The number of volcanoes currently erupting should be a factor taken into account in this matter at hand. It seems to me that it is just common sense to account for that, and for the emission volume of gases like SO2 that are known to provide a cooling factor.
If the people who engage in these studies refuse to acknowledge the real-time, real world effects of natural processes such as volcanism, which seems to be increasing a bit, then they are engaging in bad science, or if you will, pseudo science with an agenda.
And that probability alone really annoys me. It almost looks like fraud to me.

MW in Perth
January 22, 2018 10:07 pm

if you add loads of SO2 and mix it with water vapour (H2O), don’t you get sulphuric acid (H2SO4)?

Patrick MJD
Reply to  MW in Perth
January 23, 2018 12:56 am

Acid rain indeed. Or liquefied lungs.

paqyfelyc
Reply to  MW in Perth
January 23, 2018 8:19 am

you need more than water, you need ozone, or oxygen and iron dust as catalyst, but all that exist in the atmosphere. So the short answer is: yes.
Does it matters? As everything, it just depends on the the quantities.

January 22, 2018 10:53 pm

Sulphur dioxide? Particulates? Nitrates? Why not just run more dirty coal power plants?
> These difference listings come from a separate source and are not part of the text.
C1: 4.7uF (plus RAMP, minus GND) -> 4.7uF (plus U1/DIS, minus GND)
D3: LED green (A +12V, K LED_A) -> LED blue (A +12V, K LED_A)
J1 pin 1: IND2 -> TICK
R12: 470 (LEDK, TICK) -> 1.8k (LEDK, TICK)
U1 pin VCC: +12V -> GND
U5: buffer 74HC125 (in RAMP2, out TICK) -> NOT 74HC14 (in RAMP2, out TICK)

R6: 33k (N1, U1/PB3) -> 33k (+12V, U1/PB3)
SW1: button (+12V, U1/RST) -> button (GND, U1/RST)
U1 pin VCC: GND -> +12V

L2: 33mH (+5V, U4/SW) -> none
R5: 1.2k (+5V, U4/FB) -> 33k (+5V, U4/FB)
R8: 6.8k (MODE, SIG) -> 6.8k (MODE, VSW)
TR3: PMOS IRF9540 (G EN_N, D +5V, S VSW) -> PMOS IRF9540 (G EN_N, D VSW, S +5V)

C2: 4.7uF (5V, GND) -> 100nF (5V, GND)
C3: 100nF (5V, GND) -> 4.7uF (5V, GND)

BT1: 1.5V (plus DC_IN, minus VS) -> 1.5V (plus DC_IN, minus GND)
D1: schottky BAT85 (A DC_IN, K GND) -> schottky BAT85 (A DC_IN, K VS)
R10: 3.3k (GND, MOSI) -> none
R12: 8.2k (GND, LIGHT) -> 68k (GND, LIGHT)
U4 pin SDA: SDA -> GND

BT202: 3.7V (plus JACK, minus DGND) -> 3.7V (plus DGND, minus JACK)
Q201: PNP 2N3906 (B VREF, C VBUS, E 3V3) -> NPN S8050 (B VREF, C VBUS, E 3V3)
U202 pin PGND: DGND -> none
At least you would get something useful in return.

James Bull
January 23, 2018 2:32 am

I think if they’re going to start with this sort of lunacy in the first place I think it will have reached the “stop the world I want to get off” stage
James Bull

mpe8691
January 23, 2018 3:17 am

I’d be interested to know how they concluded “The spraying would lead to an even distribution of sulfuric acid clouds in the Northern and Southern Hemispheres.”
Given that the distribution of regular clouds is anything but even.
Such a condition seems unlikely, even at the equinoxes.